Yes, the Republicans might bristle at some of his wishy-washy, liberal ideals but the fact was that Bartlet never shied away from doing what was best for the country as a whole, even when it jarred with his own personal beliefs.

He’d often do what had to be done for the good of his nation, not is own agenda, and agonise later over what it meant for his own spiritual – and political – survival, not the other way round, a refreshing change from real-world presidents of recent years.

A very charismatic president – but also a very human one, as he battled multiple sclerosis to continue to serve the people as best he could. Whether you agreed with his political agenda, few would disagree that he set standards that any real-life president, of whatever political colour, would do well to emulate.

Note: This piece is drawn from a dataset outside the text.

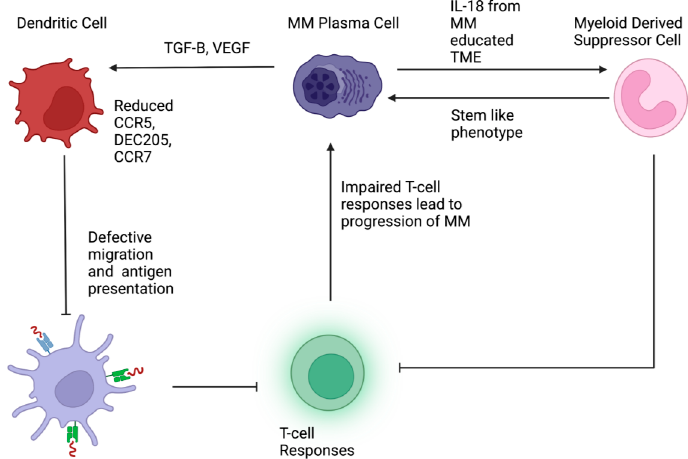
Figure 2. Interaction between multiple myeloma (MM) cells, dendritic cells (DC), and myeloid de- rived suppressor cells (MDSC). MM cells produce cytokines and growth factors, which lead to im- paired differentiation, migration, and antigen presentation by DCs. Dysfunctional DCs lead to de- fective T cell activation. Overproduction of interleukin 18 (IL-18) in the MM tumor microenviron- ment drives MDSCS, which in turn suppress T cell responses. MDSCS also confer stem-like proper- ties to MM cells increasing their proliferative capacity. 7. High-Dimensional Profiling of TAMs and Related Myelomonocytic Cells in Cancer The majority of studies evaluating TAMs in MM have relied on IHC or flow cytom- etry with a limited marker panel to identify and describe TAMs. These studies also pre- dominantly used a binary classification of M1 (anti-tumor) as opposed to M2 (pro-tumor) phenotypes. The last decade has brought about a rapid escalation in our knowledge of macrophage biology, especially concerning their ontogeny, heterogeneity, and plasticity [10,98]. The M1 vs. M2 classification is hence likely to be too simplistic to adequately un- derstand TAMs, and more sophisticated techniques are needed to provide more granular insight into the phenotype of the various TAM subsets. As discussed above, MDSCs and DCs are also highly heterogeneous in phenotype and function and may not be adequately characterized by conventional techniques. A multiparametric approach is required to evaluate complex populations, such as myelomonocytic cells in the TME. At the protein level, cytometry by time-of-flight mass spectrometry (CyTOF) has emerged as a powerful technique allowing the simultaneous evaluation of up to 40 cell surface or cytoplasmic markers [99]. CyTOF has been success- fully applied to study TAMs in lung and brain malignancies [16] among others. Spectral flow cytometry has also shown potential as a tool for high-dimensional immune profiling, overcoming the limitations of spectral overlap associated with conventional flow cytom- etry [100]. Single-cell RNA sequencing (scRNAseq) has great value as a tool to unravel tumor microenvironmental heterogeneity [16]. Indeed, scRNAseq has been applied to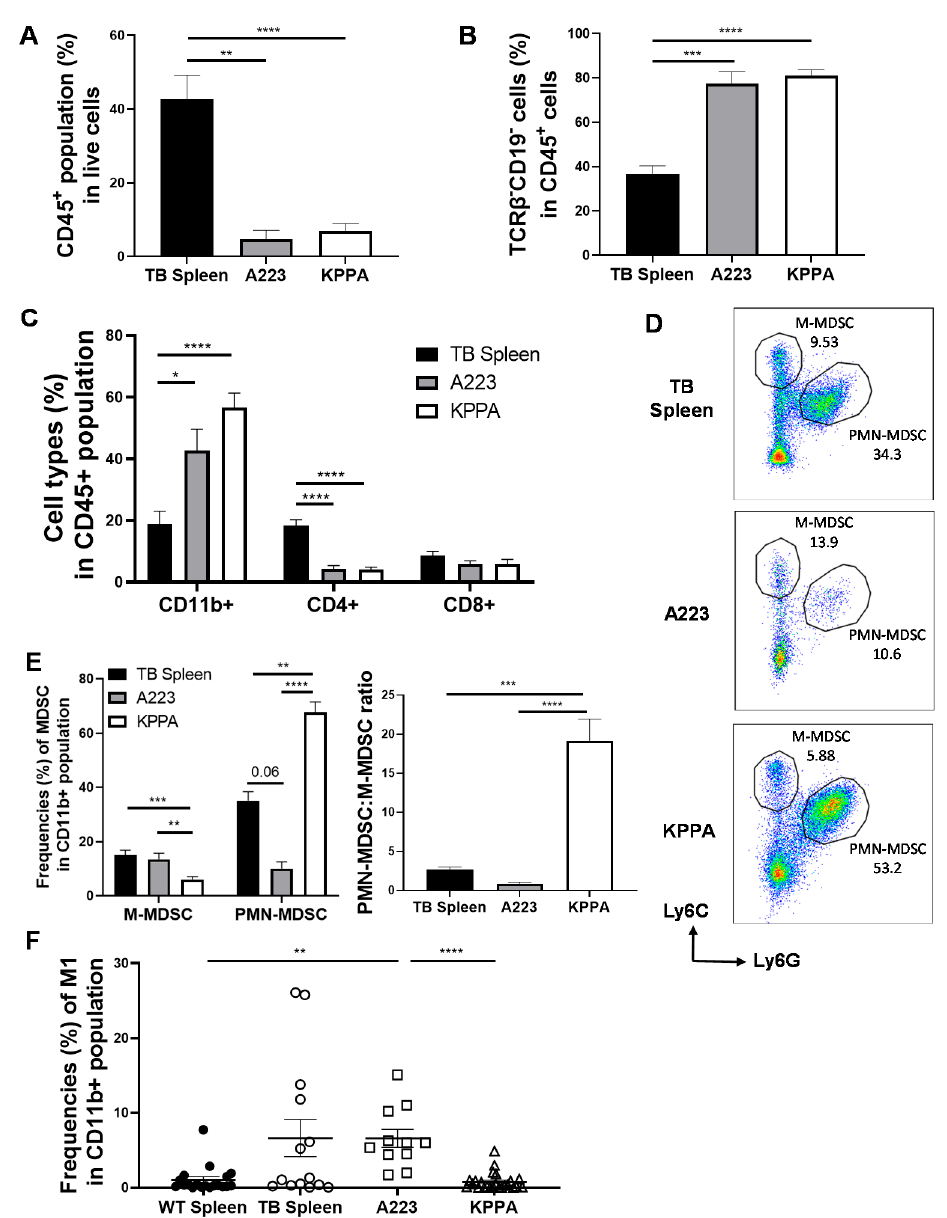
Figure 3. Characterization of the immune tumor microenvironment (TME) of KPPA tumors. Flow cytometry were performed for tumor-bearing (TB) splenic control ( n = 14), or the TILs from A223 ( n = 11) and KPPA ( n = 25) tumors for all panels shown below. ( A ) Quantification of the percentage of total CD45 + hematopoietic population. The percentage of CD45 + population was significantly greater in TB splenic control (42.62 ± 6.50) than A223 ( p = 0.0014) or KPPA ( p ≤ 0.0001) tumors; ( B ) Quantification of the percentage of CD45 + TCR β − CD19 − population (non-T and non-B cells). The percentage of CD45 + TCR β − CD19 − population was significantly lower in TB splenic control (36.47 ± 3.86) than A223 (77.44 ± 5.43, p = 0.0004) or KPPA (80.94 ± 2.69, p ≤ 0.0001) tumors; ( C ) Quantification of the percentage of CD11b + , CD4 + , or CD8 + cells in CD45 + population of TB spleen, A223 or KPPA tumors. For CD11b + cells: TB splenic control (18.94 ± 3.99) was significantly lower than A223 (42.11 ± 6.84, p = 0.05) and KPPA (56.57 ± 4.70, p ≤ 0.0001) tumors. For CD4 + cells: A223 (4.26 ± 1.13, p ≤ 0.0001) and KPPA (4.20 ± 0.61, p ≤ 0.0001) tumors were significantly lower than TB splenic control (17.43 ± 2.00). For CD8 + cells: no significant di ff erences between KPPA tumors (5.92 ± 1.44), A223 tumors (5.87 ± 1.05) and TB splenic control (7.92 ± 1.49); ( D ) Representative flow plots for di ff erent MDSC populations. M-MDSC (CD11b + Ly6G − Ly6C high ) vs. PMN-MDSC (CD11b + Ly6G + Ly6C low ); ( E ) Left panel: Quantification of the percentage of M-MDSC vs. PMN-MDSC in indicated groups. There was no di ff erence in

1. President David Palmer, as played by Dennis Haysbert in 24 (2001-06).

Haysbert has gone on the record as saying that he believes his portrayal of President Palmer helped pave the way for Obama’s election success.

And who’s to say there’s not an element of truth in the idea that a popular fictional character in an unfamiliar role can perhaps make people more open to the idea of such a thing happening in real life?

In any case, Palmer was one of 24’s great strengths and has been sadly missed since his offhand exit from the show at the start of season five.

He was strong, principled, moral and righteous – and yet, like, Bartlet, never shied away from the tough decisions that made him uncomfortable and conflicted with his own personal beliefs, if he thought they were for the good of the people.

Ladies and gentlemen, the Choob salutes you (except Logan, you swine). Obama has a lot to live up to.